«Мы, два служителя, отвечающие за лампы в храме величайшего бога Сераписа и в находящемся там святилище Исиды, а также Паапис, сын Тониса, и Петорисрис, сын Патефоса, оба отвечающие за лампы в храме величайшей богини Таурт в Оксиринхе, все четверо клянемся Цезарем [Октавианом], богом и сыном бога, перед надзирателями храмов в Оксиринхском и Кинопольском номах, что будем следить за лампами в храмах вышеназванных номов и наливать надлежащее масло для горения ламп в храмах с 1-го дня Тота до 5-го дня Мезори нынешнего первого года Цезаря в соответствии с тем, что поставлялось до 22 года Клеопатры, который также является седьмым. Мы ручаемся друг за друга, и вся наша собственность является гарантией выполнения нами указанных обязанностей»[656]
.Очевидно, что подобные клятвы оказались неэффективными, поэтому в ответ на начавшиеся волнения, центром которых, как всегда, были храмы, Октавиан конфисковал земли храмов и поставил духовенство под начало великого жреца Александрии и всего Египта. Этот новый назначенец отвечал за соблюдение строгих правил, касающихся всего — от одежды жрецов до их поведения. Он также велел установить свои статуи по всей стране. На дальнем юге, в Асуане, появилась огромная бронзовая статуя с большими, глубоко посаженными глазами, как у него самого, а его глаза сверкали «как у лошади, и белки были больше обычного»[657]
. Ее назначение состояло еще в том, чтобы вести символическое наблюдение за границей с Нубией, населенной кочевыми племенами блеммиев и нобатов.Эти находившиеся в постоянном движении племена также поклонялись Исиде, что, вероятно, служит объяснением того, почему, несмотря на свое истинное отношение к Египту и его богам, Октавиан пожелал установить в Филэ статую, изображающую его в полном облачении фараона подносящим мирру, вино и прочие дары Исиде и другим божествам. Его даже стали называть «возлюбившим Птаха и Исиду». Еще дальше на юге, в Калабше, что в Нубии, из громадной скульптурной группы Клеопатры и Цезариона, возлагающих подношения Исиде, на 23-футовом (около 7 метров) входе он приказал вытесать свое изваяние с надписью в картуше «Римлянин, бог Цезарь, сын бога».
Хотя Октавиан традиционно изображался как фараон, который занимал центральное место в египетской культуре, он управлял страной заочно, после того как уехал из Египта в Сирию и летом 29 года до н. э. вернулся в Италию. Несмотря на то что Октавиан и его римские преемники продолжали использовать фараоновский титул «царь Верхнего и Нижнего Египта, владыка Двух Земель, сын Ра», они добавляли еще фразу «обладающий несравнимой властью особенно в любимом им городе Риме»[658]

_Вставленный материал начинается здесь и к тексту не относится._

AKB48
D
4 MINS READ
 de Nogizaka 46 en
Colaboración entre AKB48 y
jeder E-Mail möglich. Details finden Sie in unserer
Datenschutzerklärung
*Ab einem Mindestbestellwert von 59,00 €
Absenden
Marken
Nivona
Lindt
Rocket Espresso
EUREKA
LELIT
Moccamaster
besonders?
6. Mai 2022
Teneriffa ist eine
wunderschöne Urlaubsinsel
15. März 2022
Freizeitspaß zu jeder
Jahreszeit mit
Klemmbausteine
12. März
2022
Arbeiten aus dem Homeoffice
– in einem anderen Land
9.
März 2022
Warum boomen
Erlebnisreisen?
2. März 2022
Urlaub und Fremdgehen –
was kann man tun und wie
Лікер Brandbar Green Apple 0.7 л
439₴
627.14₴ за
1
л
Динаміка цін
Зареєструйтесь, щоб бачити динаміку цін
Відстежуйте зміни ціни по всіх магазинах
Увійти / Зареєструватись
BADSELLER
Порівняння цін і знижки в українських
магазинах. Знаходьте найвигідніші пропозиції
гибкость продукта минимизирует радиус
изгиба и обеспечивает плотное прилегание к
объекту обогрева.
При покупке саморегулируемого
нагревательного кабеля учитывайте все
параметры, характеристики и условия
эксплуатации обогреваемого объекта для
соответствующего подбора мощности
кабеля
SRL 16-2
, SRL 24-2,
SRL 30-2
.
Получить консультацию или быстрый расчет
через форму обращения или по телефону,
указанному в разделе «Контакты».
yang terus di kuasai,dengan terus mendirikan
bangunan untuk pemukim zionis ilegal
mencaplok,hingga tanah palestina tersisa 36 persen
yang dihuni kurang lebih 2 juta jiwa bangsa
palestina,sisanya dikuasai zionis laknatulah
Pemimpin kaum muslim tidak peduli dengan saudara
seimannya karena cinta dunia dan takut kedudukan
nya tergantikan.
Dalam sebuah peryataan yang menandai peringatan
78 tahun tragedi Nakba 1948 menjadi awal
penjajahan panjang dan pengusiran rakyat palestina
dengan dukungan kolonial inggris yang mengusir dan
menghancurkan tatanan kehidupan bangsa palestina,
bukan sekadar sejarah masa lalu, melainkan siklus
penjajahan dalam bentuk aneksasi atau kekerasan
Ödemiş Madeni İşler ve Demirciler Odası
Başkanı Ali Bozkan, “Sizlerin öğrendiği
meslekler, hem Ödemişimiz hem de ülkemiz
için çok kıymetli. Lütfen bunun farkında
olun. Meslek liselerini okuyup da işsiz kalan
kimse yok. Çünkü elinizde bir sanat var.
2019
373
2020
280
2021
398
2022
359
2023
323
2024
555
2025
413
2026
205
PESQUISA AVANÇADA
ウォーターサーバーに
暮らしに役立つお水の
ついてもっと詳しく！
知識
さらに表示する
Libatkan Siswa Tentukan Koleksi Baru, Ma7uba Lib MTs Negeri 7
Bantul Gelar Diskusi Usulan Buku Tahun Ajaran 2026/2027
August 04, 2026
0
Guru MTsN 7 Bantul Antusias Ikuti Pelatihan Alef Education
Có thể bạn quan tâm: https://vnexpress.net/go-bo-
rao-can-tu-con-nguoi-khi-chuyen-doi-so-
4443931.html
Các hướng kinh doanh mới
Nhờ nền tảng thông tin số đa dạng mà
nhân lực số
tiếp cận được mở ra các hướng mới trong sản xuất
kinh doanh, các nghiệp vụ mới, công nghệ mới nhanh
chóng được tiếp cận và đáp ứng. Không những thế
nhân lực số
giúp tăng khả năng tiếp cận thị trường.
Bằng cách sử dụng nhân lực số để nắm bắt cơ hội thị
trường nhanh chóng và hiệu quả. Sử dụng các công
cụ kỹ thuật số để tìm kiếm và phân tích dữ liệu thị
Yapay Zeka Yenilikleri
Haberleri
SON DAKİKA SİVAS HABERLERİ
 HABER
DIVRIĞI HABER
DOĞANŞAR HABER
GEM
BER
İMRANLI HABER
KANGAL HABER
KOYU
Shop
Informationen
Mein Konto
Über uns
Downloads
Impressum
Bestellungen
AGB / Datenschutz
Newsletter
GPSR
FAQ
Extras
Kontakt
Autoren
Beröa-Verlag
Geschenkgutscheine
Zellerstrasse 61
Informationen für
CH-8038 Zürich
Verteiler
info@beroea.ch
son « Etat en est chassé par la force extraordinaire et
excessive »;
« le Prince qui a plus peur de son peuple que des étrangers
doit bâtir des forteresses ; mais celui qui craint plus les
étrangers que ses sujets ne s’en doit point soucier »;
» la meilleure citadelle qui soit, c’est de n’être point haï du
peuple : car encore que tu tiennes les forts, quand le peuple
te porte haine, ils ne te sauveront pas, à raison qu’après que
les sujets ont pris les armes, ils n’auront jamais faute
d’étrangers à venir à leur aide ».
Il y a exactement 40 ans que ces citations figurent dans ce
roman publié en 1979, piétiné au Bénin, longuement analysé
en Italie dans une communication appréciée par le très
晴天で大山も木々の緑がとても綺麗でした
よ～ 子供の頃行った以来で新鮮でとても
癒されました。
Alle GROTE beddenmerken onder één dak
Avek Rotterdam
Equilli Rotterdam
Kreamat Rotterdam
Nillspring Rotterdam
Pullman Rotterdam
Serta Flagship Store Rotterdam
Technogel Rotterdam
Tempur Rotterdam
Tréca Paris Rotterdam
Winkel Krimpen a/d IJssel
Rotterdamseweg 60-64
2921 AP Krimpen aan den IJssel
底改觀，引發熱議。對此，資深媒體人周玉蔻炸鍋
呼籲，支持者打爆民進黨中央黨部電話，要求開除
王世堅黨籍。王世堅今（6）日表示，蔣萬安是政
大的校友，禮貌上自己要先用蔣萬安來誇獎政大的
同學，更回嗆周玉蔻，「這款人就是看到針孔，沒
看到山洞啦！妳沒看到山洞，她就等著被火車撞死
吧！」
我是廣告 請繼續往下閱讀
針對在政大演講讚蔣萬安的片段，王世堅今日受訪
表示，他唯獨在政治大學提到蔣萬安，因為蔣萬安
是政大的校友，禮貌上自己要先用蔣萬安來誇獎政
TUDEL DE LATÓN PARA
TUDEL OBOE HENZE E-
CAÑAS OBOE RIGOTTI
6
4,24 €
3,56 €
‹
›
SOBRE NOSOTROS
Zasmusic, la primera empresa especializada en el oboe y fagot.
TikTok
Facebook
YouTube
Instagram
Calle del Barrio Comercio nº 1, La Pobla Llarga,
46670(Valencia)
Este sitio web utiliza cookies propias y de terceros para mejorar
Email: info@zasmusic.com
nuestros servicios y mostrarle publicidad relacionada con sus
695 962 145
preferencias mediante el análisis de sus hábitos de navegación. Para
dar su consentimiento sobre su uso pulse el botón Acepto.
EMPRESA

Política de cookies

. Тем самым подчеркивалось, что египетский фараон больше не живет в Египте.Превратив независимое царство Клеопатры в некое подобие своей вотчины, Октавиан относился к египтянам иначе, чем к остальным подданным. Им не разрешалось не только входить в римский сенат, на что они имели право в птолемеевские времена, но даже служить в армии. Таким образом, их положение свелось до уровня крепостных, занимающихся выращиванием зерна для Рима. Границы Египта были закрыты для иностранцев, и совершать поездки можно было лишь при наличии специальной визы. Любому римлянину сенаторской номенклатуры запрещалось без особого разрешения посещать Египет. Одним словом, «римляне <…> научились от Александра зорко следить за Египтом»[659]
. Прекрасно понимая, что рискованно вручать управление этой страной кому-либо из сенаторов, Октавиан назначил человека второго сословия, всадника Корнелия Галла, одного из похитителей Клеопатры, префектом Египта и Александрии. Подавив восстание на юге, Галл приказал сделать мемориальные надписи в храмах, в частности в Филэ, «записать его победы на каменных глыбах пирамид»[660] и даже установить его статуи повсюду в Египте. Имеются сведения, что он «распускал порочащие Октавиана сплетни»[661], за что его обвинили в измене и принудили к самоубийству.